- **To-do item**:
Retype, exactly and only, each line from the one containing "module register" to the end of the records below.

- **The data**:

= Beginning of Section =

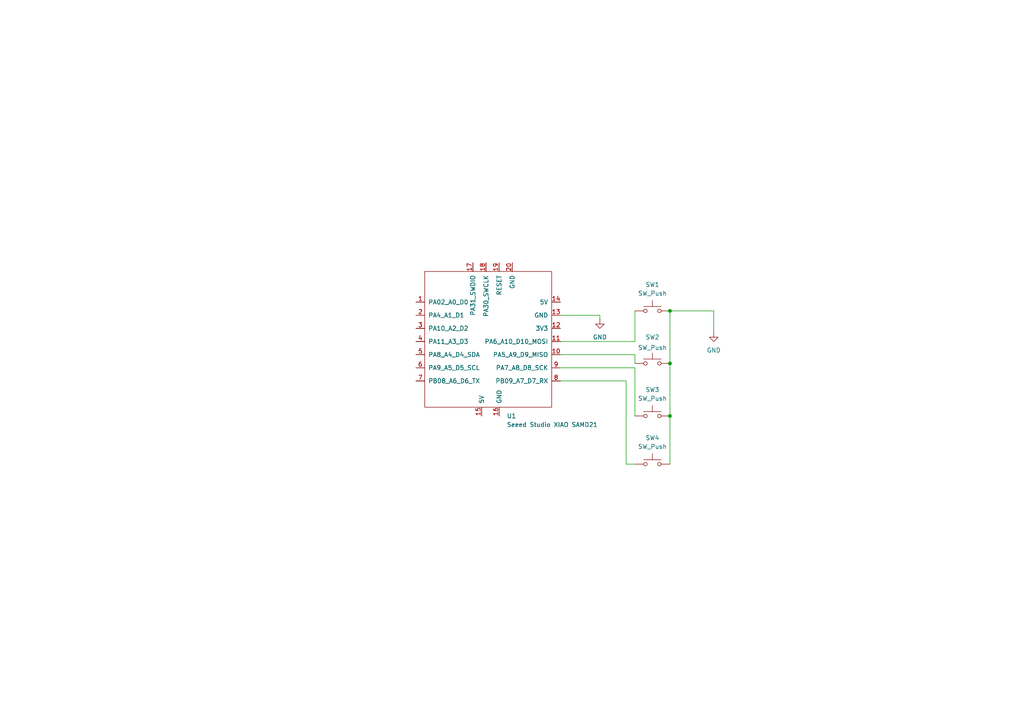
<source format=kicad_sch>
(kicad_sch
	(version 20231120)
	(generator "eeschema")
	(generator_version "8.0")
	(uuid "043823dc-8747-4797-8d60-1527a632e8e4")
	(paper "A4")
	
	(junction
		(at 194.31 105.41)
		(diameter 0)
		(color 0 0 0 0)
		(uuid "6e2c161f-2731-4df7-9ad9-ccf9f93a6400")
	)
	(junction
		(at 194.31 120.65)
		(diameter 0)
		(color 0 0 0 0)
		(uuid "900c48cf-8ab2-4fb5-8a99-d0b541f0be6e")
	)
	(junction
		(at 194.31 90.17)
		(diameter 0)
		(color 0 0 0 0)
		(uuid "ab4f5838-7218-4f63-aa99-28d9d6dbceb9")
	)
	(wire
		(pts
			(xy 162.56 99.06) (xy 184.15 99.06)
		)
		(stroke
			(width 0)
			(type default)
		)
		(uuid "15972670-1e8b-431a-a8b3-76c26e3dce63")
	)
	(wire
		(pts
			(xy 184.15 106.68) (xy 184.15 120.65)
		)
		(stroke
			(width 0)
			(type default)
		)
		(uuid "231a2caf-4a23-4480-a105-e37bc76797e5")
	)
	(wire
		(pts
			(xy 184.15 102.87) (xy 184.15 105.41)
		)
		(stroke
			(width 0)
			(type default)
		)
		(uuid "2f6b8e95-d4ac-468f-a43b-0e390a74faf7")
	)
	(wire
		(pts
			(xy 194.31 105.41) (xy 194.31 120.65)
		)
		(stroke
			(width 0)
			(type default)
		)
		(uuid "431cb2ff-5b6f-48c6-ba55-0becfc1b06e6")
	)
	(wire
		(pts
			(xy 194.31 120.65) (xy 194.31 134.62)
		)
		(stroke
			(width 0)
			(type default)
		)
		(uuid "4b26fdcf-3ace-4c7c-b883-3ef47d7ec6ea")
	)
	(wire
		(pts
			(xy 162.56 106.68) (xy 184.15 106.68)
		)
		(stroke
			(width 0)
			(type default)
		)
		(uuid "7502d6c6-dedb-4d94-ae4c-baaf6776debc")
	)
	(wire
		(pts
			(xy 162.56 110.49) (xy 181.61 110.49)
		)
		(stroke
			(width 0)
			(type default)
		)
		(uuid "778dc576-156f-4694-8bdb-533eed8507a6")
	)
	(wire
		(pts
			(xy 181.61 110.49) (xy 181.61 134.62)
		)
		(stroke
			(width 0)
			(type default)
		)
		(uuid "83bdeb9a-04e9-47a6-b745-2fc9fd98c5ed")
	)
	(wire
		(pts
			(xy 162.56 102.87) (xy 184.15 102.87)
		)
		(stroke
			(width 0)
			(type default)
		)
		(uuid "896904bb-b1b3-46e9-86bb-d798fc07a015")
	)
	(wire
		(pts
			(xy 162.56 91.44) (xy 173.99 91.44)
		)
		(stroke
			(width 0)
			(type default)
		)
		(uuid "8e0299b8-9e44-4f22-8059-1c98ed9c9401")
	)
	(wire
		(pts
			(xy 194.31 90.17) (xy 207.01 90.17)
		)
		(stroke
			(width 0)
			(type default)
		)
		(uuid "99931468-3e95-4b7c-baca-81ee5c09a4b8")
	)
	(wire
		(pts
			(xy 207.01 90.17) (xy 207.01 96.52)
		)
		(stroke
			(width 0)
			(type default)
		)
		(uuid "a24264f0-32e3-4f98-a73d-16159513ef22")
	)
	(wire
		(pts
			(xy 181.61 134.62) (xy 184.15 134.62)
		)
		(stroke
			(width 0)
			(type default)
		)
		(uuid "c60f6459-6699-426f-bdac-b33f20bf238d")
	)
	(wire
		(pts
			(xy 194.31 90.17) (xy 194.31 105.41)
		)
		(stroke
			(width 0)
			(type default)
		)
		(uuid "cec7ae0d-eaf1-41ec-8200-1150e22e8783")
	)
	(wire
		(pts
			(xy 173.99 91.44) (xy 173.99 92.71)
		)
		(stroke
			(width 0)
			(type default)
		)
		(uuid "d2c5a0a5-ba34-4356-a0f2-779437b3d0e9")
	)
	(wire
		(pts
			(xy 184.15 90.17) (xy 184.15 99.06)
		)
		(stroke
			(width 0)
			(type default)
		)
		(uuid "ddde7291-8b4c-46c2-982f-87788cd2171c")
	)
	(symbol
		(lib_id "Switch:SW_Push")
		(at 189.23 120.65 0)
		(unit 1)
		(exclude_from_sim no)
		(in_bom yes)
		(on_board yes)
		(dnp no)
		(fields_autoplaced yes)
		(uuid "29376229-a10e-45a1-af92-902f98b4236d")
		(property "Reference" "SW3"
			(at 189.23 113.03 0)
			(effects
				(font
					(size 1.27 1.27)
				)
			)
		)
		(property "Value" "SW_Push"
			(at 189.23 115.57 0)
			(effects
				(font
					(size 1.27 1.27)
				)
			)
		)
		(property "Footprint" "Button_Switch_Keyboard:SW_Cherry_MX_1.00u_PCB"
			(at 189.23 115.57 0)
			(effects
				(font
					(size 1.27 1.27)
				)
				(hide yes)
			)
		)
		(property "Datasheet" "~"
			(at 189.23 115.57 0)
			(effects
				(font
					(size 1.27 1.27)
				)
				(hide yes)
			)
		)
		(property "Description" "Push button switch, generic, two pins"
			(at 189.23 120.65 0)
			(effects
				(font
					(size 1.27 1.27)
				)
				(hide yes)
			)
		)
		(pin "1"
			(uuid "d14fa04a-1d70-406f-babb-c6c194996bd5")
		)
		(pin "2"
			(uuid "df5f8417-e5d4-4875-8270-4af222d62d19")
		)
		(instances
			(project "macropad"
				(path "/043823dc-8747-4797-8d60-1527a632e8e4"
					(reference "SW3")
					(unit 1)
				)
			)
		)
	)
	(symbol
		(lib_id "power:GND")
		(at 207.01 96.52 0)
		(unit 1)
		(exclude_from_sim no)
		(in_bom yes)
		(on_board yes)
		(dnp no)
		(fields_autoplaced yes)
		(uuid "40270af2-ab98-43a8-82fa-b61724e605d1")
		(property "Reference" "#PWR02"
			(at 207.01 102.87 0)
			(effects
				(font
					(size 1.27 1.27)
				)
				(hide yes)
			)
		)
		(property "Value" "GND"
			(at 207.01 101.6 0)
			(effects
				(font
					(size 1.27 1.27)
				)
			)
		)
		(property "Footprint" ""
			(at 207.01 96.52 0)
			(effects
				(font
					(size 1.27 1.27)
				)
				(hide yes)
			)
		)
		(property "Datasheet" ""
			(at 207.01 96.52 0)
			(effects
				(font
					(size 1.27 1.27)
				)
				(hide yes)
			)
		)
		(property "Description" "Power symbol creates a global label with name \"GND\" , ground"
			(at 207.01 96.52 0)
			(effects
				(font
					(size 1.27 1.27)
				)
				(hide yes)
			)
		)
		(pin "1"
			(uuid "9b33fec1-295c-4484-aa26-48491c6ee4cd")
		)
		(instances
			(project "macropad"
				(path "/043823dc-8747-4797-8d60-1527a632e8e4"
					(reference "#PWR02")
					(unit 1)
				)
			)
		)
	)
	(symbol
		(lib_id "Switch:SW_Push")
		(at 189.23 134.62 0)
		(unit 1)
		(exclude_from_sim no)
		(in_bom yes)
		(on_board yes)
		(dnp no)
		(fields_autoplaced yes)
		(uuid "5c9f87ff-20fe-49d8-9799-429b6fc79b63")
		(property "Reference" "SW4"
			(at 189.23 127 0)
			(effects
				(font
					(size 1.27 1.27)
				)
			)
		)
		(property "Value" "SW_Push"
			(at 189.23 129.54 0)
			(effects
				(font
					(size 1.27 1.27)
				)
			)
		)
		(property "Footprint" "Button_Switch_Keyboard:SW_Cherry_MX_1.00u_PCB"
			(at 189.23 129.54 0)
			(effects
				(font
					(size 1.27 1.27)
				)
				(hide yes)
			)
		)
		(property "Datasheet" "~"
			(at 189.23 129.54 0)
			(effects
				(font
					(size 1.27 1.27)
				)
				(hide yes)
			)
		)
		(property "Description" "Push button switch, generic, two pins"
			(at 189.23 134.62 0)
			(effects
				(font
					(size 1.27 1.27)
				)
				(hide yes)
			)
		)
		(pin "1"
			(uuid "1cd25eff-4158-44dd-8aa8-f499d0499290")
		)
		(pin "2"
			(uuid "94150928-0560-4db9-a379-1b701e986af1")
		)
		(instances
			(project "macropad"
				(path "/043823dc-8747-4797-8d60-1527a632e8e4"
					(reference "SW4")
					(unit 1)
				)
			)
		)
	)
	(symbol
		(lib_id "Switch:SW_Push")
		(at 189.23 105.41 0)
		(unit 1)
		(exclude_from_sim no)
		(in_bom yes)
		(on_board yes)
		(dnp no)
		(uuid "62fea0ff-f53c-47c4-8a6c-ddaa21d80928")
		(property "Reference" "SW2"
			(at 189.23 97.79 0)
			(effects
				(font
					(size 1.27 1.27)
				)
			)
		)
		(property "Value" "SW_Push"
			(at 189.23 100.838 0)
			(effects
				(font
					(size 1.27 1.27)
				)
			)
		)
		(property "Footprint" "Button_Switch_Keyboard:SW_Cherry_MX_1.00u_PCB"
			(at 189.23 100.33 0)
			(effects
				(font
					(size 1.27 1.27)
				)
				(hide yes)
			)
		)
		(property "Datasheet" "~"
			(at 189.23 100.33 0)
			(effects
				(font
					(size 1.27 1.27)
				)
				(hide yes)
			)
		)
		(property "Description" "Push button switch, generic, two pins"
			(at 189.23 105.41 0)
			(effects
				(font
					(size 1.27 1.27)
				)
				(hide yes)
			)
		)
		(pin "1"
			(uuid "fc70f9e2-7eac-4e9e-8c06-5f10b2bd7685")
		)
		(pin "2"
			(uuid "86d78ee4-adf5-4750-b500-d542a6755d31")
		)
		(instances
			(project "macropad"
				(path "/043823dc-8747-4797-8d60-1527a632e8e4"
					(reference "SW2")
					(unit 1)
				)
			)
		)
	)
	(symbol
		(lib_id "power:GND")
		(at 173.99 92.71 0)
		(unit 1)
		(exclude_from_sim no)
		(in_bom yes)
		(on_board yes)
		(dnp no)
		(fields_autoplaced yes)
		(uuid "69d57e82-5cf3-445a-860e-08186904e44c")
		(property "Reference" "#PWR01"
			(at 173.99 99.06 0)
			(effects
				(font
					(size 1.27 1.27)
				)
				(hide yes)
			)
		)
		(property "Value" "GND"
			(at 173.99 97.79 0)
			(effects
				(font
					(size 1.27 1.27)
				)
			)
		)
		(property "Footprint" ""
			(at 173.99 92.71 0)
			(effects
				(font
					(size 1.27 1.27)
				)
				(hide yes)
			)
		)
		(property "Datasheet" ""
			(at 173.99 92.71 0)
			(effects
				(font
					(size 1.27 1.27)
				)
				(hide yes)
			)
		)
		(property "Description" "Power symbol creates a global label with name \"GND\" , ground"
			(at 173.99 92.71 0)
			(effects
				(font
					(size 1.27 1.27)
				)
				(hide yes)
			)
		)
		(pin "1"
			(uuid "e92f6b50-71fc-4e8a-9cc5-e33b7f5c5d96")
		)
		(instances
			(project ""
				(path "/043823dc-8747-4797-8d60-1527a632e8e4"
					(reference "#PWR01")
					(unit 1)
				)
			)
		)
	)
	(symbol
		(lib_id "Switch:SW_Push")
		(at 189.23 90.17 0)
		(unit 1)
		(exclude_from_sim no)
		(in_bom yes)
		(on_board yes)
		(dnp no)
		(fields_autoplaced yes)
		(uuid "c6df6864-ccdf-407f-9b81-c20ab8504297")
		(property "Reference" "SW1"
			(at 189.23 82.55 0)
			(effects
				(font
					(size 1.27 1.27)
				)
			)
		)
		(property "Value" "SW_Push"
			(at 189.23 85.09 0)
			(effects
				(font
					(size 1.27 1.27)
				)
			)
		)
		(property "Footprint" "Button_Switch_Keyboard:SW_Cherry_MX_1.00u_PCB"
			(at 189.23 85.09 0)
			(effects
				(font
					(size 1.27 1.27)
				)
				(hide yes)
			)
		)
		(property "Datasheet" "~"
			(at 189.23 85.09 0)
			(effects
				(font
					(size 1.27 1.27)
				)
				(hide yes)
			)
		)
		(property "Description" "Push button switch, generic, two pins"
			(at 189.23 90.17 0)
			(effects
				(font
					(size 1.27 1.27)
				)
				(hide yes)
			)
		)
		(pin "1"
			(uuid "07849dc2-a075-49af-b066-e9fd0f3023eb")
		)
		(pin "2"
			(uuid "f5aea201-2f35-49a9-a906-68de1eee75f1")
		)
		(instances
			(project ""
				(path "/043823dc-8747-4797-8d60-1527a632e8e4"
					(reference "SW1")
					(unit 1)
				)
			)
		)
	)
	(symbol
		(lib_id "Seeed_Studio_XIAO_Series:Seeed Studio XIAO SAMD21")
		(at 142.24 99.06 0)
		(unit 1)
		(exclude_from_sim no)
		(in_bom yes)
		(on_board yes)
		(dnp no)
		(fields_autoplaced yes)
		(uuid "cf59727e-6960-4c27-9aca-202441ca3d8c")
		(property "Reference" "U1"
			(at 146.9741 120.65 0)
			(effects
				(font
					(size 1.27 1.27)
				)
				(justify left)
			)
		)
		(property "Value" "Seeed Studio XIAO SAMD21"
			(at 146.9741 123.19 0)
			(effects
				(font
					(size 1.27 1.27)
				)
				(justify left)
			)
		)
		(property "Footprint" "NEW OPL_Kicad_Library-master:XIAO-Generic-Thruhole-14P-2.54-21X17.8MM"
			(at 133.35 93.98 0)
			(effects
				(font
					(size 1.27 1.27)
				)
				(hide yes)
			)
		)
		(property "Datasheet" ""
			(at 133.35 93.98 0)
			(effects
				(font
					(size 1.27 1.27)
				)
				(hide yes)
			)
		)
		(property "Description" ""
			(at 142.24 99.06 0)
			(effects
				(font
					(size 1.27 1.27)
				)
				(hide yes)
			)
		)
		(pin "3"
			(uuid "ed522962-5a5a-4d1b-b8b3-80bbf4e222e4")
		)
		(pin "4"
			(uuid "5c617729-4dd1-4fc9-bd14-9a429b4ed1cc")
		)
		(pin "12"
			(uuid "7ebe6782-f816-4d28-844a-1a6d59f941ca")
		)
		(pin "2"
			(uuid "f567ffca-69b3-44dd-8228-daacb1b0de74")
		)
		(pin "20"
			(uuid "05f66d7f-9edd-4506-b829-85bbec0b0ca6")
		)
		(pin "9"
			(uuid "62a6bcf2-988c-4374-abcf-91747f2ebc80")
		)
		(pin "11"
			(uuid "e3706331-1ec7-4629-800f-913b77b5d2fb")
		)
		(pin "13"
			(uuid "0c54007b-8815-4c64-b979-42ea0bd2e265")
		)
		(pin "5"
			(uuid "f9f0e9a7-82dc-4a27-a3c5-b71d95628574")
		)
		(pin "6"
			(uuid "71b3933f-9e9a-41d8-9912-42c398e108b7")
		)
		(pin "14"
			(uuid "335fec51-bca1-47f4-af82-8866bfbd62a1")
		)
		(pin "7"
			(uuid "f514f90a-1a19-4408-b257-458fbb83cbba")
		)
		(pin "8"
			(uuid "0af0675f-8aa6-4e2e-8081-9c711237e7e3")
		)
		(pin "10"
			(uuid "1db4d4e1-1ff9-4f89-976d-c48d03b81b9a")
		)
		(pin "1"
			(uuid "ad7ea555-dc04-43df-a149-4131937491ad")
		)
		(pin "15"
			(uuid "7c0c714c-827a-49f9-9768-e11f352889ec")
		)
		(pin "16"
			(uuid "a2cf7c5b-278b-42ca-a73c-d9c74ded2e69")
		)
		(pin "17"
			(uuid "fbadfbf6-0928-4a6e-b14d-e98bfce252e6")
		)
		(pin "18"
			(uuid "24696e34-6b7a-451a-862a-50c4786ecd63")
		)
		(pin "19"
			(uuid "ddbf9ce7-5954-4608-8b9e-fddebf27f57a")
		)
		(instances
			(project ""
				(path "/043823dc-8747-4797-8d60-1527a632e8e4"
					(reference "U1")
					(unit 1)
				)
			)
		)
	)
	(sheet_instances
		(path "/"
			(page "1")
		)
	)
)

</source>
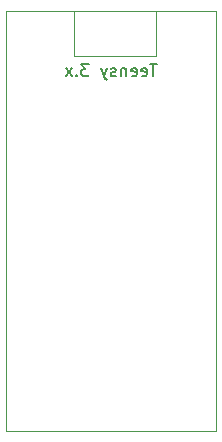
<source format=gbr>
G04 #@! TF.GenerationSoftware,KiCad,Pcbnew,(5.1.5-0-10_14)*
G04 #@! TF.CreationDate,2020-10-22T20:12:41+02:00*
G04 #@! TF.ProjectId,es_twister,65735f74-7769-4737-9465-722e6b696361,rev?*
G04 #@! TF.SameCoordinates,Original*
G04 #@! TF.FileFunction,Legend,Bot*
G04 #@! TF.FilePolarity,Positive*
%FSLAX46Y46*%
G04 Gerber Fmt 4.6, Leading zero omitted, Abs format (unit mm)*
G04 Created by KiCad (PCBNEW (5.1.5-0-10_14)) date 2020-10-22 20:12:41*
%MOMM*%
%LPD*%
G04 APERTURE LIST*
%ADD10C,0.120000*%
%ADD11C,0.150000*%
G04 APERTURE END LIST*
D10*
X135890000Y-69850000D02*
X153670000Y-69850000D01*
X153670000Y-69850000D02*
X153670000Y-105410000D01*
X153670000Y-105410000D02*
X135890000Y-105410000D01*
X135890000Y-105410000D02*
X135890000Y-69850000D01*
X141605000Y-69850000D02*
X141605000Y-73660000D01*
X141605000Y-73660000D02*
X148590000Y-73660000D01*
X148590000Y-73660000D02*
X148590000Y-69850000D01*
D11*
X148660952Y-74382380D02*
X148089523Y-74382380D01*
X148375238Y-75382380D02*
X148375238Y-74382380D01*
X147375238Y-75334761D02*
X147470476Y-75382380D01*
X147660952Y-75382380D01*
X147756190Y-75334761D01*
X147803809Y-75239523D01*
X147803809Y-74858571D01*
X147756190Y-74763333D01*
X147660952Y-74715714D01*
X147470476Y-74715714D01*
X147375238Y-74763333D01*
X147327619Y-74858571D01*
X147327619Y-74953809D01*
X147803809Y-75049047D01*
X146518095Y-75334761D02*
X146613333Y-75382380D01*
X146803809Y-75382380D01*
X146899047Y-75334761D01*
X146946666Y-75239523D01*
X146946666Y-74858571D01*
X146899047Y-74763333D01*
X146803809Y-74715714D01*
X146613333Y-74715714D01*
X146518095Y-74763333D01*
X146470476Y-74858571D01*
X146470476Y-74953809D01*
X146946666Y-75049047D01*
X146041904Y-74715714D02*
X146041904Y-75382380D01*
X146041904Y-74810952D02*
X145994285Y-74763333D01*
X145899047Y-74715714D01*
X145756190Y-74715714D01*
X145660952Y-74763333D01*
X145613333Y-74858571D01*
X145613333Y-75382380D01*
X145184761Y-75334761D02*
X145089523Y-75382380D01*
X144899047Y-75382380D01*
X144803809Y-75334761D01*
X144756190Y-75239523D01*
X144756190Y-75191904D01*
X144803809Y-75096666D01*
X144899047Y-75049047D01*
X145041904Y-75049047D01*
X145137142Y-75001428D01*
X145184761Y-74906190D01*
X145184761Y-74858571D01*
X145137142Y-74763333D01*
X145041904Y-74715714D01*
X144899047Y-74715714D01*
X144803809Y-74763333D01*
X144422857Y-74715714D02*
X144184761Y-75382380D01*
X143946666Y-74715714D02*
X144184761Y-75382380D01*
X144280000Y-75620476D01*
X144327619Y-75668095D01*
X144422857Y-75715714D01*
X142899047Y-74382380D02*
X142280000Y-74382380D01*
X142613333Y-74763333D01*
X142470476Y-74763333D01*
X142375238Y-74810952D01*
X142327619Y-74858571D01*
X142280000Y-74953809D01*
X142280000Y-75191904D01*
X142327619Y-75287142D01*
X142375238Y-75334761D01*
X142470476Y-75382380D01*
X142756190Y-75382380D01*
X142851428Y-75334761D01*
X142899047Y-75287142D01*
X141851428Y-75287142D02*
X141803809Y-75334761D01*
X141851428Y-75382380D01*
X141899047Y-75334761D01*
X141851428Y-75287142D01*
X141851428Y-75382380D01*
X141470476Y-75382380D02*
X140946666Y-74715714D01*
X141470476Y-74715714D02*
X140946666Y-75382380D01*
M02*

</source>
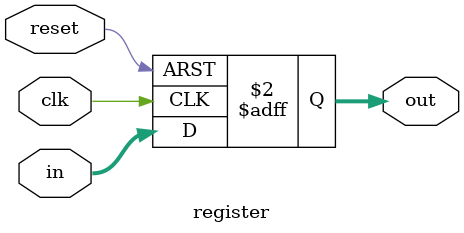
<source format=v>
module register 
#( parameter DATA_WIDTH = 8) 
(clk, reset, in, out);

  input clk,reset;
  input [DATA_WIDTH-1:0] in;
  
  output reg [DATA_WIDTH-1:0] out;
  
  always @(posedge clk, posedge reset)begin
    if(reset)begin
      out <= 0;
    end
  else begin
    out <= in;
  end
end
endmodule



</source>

= End of Section =

- **Exercise answer**:
module register 
#( parameter DATA_WIDTH = 8) 
(clk, reset, in, out);

  input clk,reset;
  input [DATA_WIDTH-1:0] in;
  
  output reg [DATA_WIDTH-1:0] out;
  
  always @(posedge clk, posedge reset)begin
    if(reset)begin
      out <= 0;
    end
  else begin
    out <= in;
  end
end
endmodule



</source>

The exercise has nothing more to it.